(Extracted page text data)
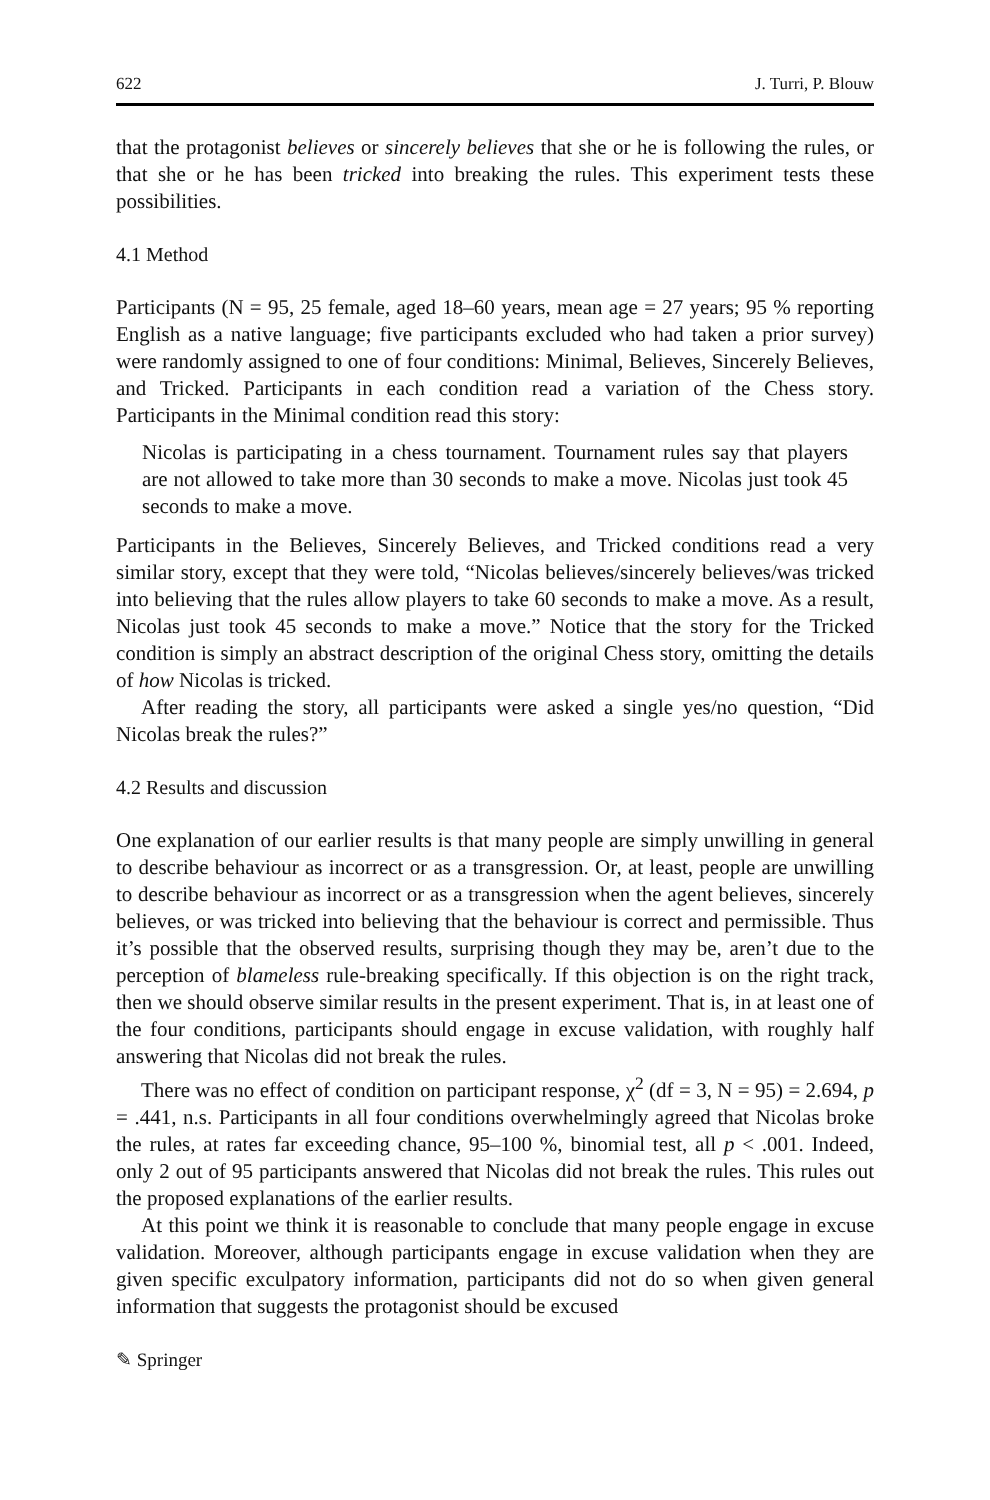622 J. Turri, P. Blouw
that the protagonist believes or sincerely believes that she or he is following the rules, or that she or he has been tricked into breaking the rules. This experiment tests these possibilities.
4.1 Method
Participants (N = 95, 25 female, aged 18–60 years, mean age = 27 years; 95 % reporting English as a native language; five participants excluded who had taken a prior survey) were randomly assigned to one of four conditions: Minimal, Believes, Sincerely Believes, and Tricked. Participants in each condition read a variation of the Chess story. Participants in the Minimal condition read this story:
Nicolas is participating in a chess tournament. Tournament rules say that players are not allowed to take more than 30 seconds to make a move. Nicolas just took 45 seconds to make a move.
Participants in the Believes, Sincerely Believes, and Tricked conditions read a very similar story, except that they were told, “Nicolas believes/sincerely believes/was tricked into believing that the rules allow players to take 60 seconds to make a move. As a result, Nicolas just took 45 seconds to make a move.” Notice that the story for the Tricked condition is simply an abstract description of the original Chess story, omitting the details of how Nicolas is tricked.
After reading the story, all participants were asked a single yes/no question, “Did Nicolas break the rules?”
4.2 Results and discussion
One explanation of our earlier results is that many people are simply unwilling in general to describe behaviour as incorrect or as a transgression. Or, at least, people are unwilling to describe behaviour as incorrect or as a transgression when the agent believes, sincerely believes, or was tricked into believing that the behaviour is correct and permissible. Thus it’s possible that the observed results, surprising though they may be, aren’t due to the perception of blameless rule-breaking specifically. If this objection is on the right track, then we should observe similar results in the present experiment. That is, in at least one of the four conditions, participants should engage in excuse validation, with roughly half answering that Nicolas did not break the rules.
There was no effect of condition on participant response, χ<sup>2</sup> (df = 3, N = 95) = 2.694, p = .441, n.s. Participants in all four conditions overwhelmingly agreed that Nicolas broke the rules, at rates far exceeding chance, 95–100 %, binomial test, all p < .001. Indeed, only 2 out of 95 participants answered that Nicolas did not break the rules. This rules out the proposed explanations of the earlier results.
At this point we think it is reasonable to conclude that many people engage in excuse validation. Moreover, although participants engage in excuse validation when they are given specific exculpatory information, participants did not do so when given general information that suggests the protagonist should be excused
✎ Springer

Exercise details: Could you reproduce the entries verbatim, leaving out all pictures?

Response box:
622 J. Turri, P. Blouw
that the protagonist believes or sincerely believes that she or he is following the rules, or that she or he has been tricked into breaking the rules. This experiment tests these possibilities.
4.1 Method
Participants (N = 95, 25 female, aged 18–60 years, mean age = 27 years; 95 % reporting English as a native language; five participants excluded who had taken a prior survey) were randomly assigned to one of four conditions: Minimal, Believes, Sincerely Believes, and Tricked. Participants in each condition read a variation of the Chess story. Participants in the Minimal condition read this story:
Nicolas is participating in a chess tournament. Tournament rules say that players are not allowed to take more than 30 seconds to make a move. Nicolas just took 45 seconds to make a move.
Participants in the Believes, Sincerely Believes, and Tricked conditions read a very similar story, except that they were told, “Nicolas believes/sincerely believes/was tricked into believing that the rules allow players to take 60 seconds to make a move. As a result, Nicolas just took 45 seconds to make a move.” Notice that the story for the Tricked condition is simply an abstract description of the original Chess story, omitting the details of how Nicolas is tricked.
After reading the story, all participants were asked a single yes/no question, “Did Nicolas break the rules?”
4.2 Results and discussion
One explanation of our earlier results is that many people are simply unwilling in general to describe behaviour as incorrect or as a transgression. Or, at least, people are unwilling to describe behaviour as incorrect or as a transgression when the agent believes, sincerely believes, or was tricked into believing that the behaviour is correct and permissible. Thus it’s possible that the observed results, surprising though they may be, aren’t due to the perception of blameless rule-breaking specifically. If this objection is on the right track, then we should observe similar results in the present experiment. That is, in at least one of the four conditions, participants should engage in excuse validation, with roughly half answering that Nicolas did not break the rules.
There was no effect of condition on participant response, χ<sup>2</sup> (df = 3, N = 95) = 2.694, p = .441, n.s. Participants in all four conditions overwhelmingly agreed that Nicolas broke the rules, at rates far exceeding chance, 95–100 %, binomial test, all p < .001. Indeed, only 2 out of 95 participants answered that Nicolas did not break the rules. This rules out the proposed explanations of the earlier results.
At this point we think it is reasonable to conclude that many people engage in excuse validation. Moreover, although participants engage in excuse validation when they are given specific exculpatory information, participants did not do so when given general information that suggests the protagonist should be excused
✎ Springer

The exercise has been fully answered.